Solo vorrei sapere, oppure è un sogno,
che non fu angoscia la tua meticolosa
cura – i documenti posati sulla panca
la sedia che portasti nel giardino, il nodo -
ma un qualche imperscrutabile, ma lieve,
stato. Tutto è con te, segreto.
Forse a spartirne il peso io serbo,
dell’ atto tuo, l’altro versante – il tonfo
della sedia sulla pietra, e la tua assenza
e il dondolio, che cullo, lento, lentissimo
del corpo sotto il pergolato.
da I riccioli della chemio
Ora risorgi. Chiudi un libro. Esci.
Entri nei varchi fra le gocce, nella pioggia.
Quello che deve sopravvivere viva.
Ancora vuoi sapere il capezzolo
dov' è, dove le carni e quale impresa
prelevi, dove porti, come
venga smaltito questo Sondermùll,
ancora vuoi parlare con l'estroso
chirurgo cucitore, che nei lembi
della pelle ti ha cucito
la discarica all' anima.
*
Tracce II
a Etty Hillesum
Non riesco a inginocchiarmi, scrivevi
e hai portato, dentro i giorni dannati dei campi,
per proteggere dio una gioia.
Forse pregare fu quello - le tue ginocchia,
ossa d'ombra sulla pietra, e tu
per questa terra a camminare in volo.
Ora tu credi che basterebbe un niente,
sedere ad un tavolo sgombro
in un'ora propizia, e lavorare ai versi
lavorare ai frammenti. Io sono fatta invece
di questo non scrivere giorno per giorno ;
dentro il sedimentarsi delle piccole
cose, e delle grandi, sono
l'anima ingombra del loro farsi mute.
Terza lettera ad Antigone
Non ti mando la foto, ti descrivo.
Sulla riva, distesi sotto il sole, vedi,
i bei bagnanti, e i pueri, e il cadavere
poco discosto, soltanto dall’acqua lambito.
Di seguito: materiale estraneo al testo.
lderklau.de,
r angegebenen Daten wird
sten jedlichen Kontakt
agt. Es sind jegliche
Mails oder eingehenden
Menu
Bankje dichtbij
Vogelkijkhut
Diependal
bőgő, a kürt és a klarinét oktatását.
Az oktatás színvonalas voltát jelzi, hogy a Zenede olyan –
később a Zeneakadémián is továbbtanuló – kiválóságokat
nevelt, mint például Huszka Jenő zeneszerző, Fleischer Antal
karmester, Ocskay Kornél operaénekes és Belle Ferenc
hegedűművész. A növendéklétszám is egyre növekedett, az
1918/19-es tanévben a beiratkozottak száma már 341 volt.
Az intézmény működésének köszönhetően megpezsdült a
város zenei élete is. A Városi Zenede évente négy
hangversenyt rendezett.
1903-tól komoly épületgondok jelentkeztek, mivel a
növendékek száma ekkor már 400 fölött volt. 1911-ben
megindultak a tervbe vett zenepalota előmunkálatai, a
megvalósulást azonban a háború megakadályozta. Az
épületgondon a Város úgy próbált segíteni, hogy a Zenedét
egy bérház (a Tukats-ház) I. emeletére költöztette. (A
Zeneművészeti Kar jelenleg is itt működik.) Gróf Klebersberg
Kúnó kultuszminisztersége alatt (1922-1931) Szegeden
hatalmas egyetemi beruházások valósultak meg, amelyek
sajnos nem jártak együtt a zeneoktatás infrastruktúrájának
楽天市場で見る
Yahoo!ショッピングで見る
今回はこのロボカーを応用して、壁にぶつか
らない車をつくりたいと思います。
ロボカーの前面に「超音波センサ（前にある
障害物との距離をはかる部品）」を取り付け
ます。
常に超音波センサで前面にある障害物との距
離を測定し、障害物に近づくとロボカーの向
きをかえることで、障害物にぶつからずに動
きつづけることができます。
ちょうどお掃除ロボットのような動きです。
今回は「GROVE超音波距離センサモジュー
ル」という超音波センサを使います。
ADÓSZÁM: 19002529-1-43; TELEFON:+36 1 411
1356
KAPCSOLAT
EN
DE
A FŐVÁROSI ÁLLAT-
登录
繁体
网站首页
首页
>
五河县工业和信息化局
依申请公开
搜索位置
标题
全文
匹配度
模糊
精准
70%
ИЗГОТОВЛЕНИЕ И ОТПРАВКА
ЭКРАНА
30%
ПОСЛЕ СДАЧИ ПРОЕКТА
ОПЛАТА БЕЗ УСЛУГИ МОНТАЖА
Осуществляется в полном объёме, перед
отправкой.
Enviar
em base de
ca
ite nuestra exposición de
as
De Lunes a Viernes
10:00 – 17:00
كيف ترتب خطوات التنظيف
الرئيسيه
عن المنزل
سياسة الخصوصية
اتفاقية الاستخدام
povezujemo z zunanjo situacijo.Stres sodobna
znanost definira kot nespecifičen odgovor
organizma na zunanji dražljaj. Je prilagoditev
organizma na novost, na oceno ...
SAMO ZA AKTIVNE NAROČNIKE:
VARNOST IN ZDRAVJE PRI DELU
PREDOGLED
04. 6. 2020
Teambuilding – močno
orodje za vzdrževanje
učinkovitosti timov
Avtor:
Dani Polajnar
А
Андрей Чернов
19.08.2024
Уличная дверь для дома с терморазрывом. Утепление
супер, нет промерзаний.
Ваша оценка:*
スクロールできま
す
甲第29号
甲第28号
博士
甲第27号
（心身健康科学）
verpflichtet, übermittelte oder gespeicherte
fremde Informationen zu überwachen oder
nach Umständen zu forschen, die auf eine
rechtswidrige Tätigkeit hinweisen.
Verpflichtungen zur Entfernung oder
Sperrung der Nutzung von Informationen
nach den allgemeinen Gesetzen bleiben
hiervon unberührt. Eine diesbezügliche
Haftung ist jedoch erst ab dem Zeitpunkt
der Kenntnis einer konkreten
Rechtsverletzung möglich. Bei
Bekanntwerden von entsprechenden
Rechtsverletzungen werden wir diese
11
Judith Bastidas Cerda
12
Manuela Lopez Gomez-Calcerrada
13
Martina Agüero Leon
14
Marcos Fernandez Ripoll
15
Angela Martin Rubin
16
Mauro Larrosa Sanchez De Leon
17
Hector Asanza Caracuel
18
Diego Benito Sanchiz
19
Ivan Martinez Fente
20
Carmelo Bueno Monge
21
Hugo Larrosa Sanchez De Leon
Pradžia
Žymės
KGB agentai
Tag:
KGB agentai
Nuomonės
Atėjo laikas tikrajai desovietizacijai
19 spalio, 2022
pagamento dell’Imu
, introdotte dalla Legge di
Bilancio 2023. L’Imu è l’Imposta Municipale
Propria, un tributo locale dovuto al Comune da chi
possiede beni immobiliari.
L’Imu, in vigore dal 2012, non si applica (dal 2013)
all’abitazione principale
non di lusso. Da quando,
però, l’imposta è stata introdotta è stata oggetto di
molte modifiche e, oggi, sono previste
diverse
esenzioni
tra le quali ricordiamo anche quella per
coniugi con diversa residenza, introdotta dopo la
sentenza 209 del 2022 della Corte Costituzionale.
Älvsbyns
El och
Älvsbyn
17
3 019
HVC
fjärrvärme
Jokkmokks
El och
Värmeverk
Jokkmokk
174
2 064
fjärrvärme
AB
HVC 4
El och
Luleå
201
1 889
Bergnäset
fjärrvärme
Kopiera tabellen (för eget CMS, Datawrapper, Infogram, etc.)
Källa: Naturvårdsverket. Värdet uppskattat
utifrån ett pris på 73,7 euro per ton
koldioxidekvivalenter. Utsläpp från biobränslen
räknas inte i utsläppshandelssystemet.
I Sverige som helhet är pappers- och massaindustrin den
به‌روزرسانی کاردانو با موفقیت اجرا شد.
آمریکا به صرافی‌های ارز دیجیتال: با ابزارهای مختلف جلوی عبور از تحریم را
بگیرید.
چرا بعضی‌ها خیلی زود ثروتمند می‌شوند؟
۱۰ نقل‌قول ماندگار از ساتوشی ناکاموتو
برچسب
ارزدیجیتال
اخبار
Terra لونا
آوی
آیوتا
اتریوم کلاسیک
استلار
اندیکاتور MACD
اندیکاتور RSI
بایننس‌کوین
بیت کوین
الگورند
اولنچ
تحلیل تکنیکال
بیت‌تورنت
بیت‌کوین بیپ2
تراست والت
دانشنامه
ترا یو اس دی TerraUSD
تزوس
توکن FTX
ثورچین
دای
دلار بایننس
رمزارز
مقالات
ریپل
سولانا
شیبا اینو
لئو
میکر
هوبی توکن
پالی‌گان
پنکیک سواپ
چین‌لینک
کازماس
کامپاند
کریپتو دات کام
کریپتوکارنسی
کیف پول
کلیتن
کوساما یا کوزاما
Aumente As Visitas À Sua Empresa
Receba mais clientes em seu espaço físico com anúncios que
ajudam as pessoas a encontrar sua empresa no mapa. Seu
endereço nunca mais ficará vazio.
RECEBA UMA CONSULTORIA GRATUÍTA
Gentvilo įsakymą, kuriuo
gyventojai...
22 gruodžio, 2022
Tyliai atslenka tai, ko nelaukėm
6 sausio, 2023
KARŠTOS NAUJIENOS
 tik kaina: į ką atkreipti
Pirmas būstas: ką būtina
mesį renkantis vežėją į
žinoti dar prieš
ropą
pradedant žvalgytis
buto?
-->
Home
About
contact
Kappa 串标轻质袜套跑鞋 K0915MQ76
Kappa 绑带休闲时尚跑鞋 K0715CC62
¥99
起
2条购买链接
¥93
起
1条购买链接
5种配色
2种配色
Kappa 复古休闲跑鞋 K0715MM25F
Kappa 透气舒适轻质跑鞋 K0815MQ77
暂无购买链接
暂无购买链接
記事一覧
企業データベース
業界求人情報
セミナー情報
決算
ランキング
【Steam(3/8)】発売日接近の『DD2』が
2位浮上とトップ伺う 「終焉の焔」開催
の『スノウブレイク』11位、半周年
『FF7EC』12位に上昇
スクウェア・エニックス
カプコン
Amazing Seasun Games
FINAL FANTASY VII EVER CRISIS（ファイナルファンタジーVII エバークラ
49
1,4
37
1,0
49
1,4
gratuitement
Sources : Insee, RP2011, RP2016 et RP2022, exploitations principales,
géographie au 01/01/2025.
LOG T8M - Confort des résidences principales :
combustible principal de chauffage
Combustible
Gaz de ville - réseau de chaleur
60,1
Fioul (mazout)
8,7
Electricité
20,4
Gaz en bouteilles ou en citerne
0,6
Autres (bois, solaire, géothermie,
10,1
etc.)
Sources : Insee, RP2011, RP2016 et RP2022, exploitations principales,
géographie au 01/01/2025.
Non fosse per i vestiti – per gli stracci -
diremmo che è uno del gruppo, fra quelli
ridenti, uno vivo. È un giorno di festa.
Arriveranno gli addetti, più tardi,
a sgomberare quel corpo; altrove
si sbrigherà una pratica,
faranno un’autopsia, verrà inumato.
Questo però non c’è, nella fotografia.
E nemmeno la bava, domani, dei giornali
né la pena beghina per quel morto,
“zingaro – dirà qualcuno – ma bambino…”
C’è questa roccia, invece
fra il cisto e i rosmarini,
questa roccia residua da cui scrivo,
e dentro l’aria una preghiera
e il mare intero, lento
che prima degli addetti il corpo
si porta via, l’istante prima.
C’è il resto del paesaggio a sua custodia.